[Beowulf] SC13 wrapup, please post your own

Sat Nov 23 12:01:26 PST 2013

On Nov 23, 2013, at 1:40PM, Joe Landman <landman at scalableinformatics.com> wrote:

> That is, we as a community have much to offer the growing big data 
> community.  

I think this is completely true, and somewhat urgent.  The two communities have a lot to teach each other.

The big data community remains incredibly naive about a lot of performance/scalability issues - and of course they are, they’ve only been at this a few years.  Traditional HPC has a *lot* of hard-won knowledge and experience to offer.

But conversely, where we’ve been naive is the importance of easily deployable, scalable, easy-to-develop-for software frameworks, even if it initially comes at substantial cost in terms of single-processor performance.  If we choose not to learn the lessons of rapid growth of tools like Hadoop, we are in trouble as a community.  

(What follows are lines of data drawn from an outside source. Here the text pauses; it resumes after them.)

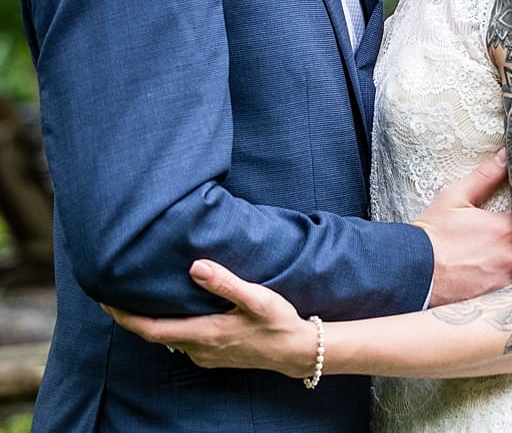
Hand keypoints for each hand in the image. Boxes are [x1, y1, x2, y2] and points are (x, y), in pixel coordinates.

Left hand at [105, 260, 318, 377]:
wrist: (296, 351)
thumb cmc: (278, 323)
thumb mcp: (257, 299)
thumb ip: (225, 283)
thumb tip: (195, 266)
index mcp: (204, 333)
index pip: (151, 329)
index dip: (124, 317)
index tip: (106, 302)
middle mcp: (199, 349)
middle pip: (154, 335)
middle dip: (132, 318)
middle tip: (115, 296)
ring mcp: (205, 355)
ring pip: (169, 339)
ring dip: (152, 322)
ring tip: (143, 300)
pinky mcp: (214, 355)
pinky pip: (183, 342)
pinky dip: (171, 327)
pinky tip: (177, 313)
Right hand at [414, 148, 511, 306]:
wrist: (410, 271)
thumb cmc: (431, 234)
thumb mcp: (455, 197)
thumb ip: (485, 176)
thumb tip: (506, 156)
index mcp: (505, 229)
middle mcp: (511, 256)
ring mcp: (505, 279)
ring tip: (510, 256)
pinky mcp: (497, 297)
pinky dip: (511, 280)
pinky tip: (501, 274)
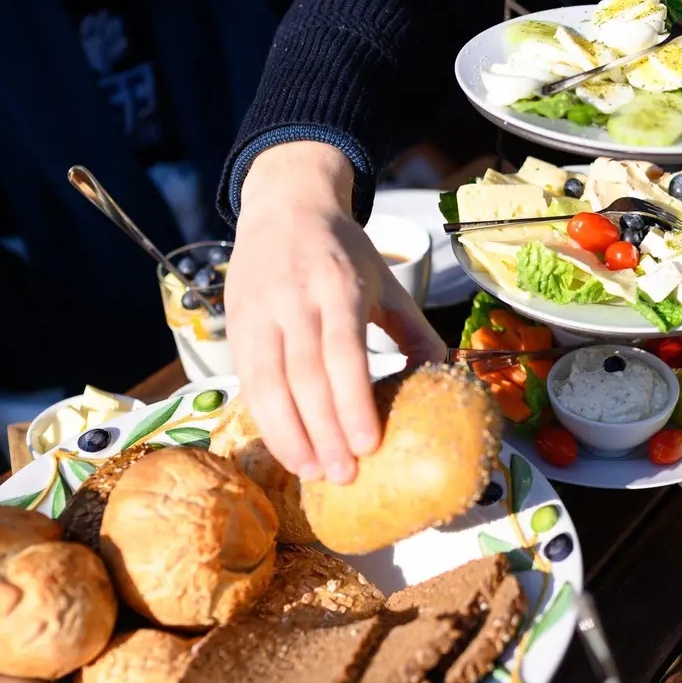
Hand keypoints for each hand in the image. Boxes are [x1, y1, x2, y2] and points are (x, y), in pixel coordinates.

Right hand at [226, 141, 444, 483]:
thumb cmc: (341, 252)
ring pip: (269, 384)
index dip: (352, 402)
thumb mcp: (386, 281)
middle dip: (325, 431)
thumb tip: (444, 375)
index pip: (343, 352)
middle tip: (344, 475)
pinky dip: (267, 420)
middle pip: (306, 376)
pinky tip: (287, 449)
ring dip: (290, 434)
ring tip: (313, 472)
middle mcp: (294, 301)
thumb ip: (414, 329)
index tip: (370, 445)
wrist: (283, 207)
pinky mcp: (237, 328)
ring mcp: (259, 314)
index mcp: (337, 287)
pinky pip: (250, 382)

We’ve talked for years about how hardware is advancing more rapidly than software, but not done much about it; now someone has, and it’s not us.  As a result, people are already trying to fit very HPCy sorts of problems into Hadoopy sorts of frameworks (cf, all the BSP stuff in Pregel or Hama) because it’s so much easier to get things working, and so much easier to find developers to maintain.  When it comes to choosing a direction for a new project, 100x the number of developers will always win over single-processor performance, or even scaling, because you can then direct enormous amounts of resources to fixing performance issues in the underlying frameworks.  

    Jonathan

-- 
Jonathan Dursi, <ljdursi at scinet.utoronto.ca>
SciNet HPC Consortium, Compute Canada
http://www.SciNetHPC.ca
http://www.ComputeCanada.ca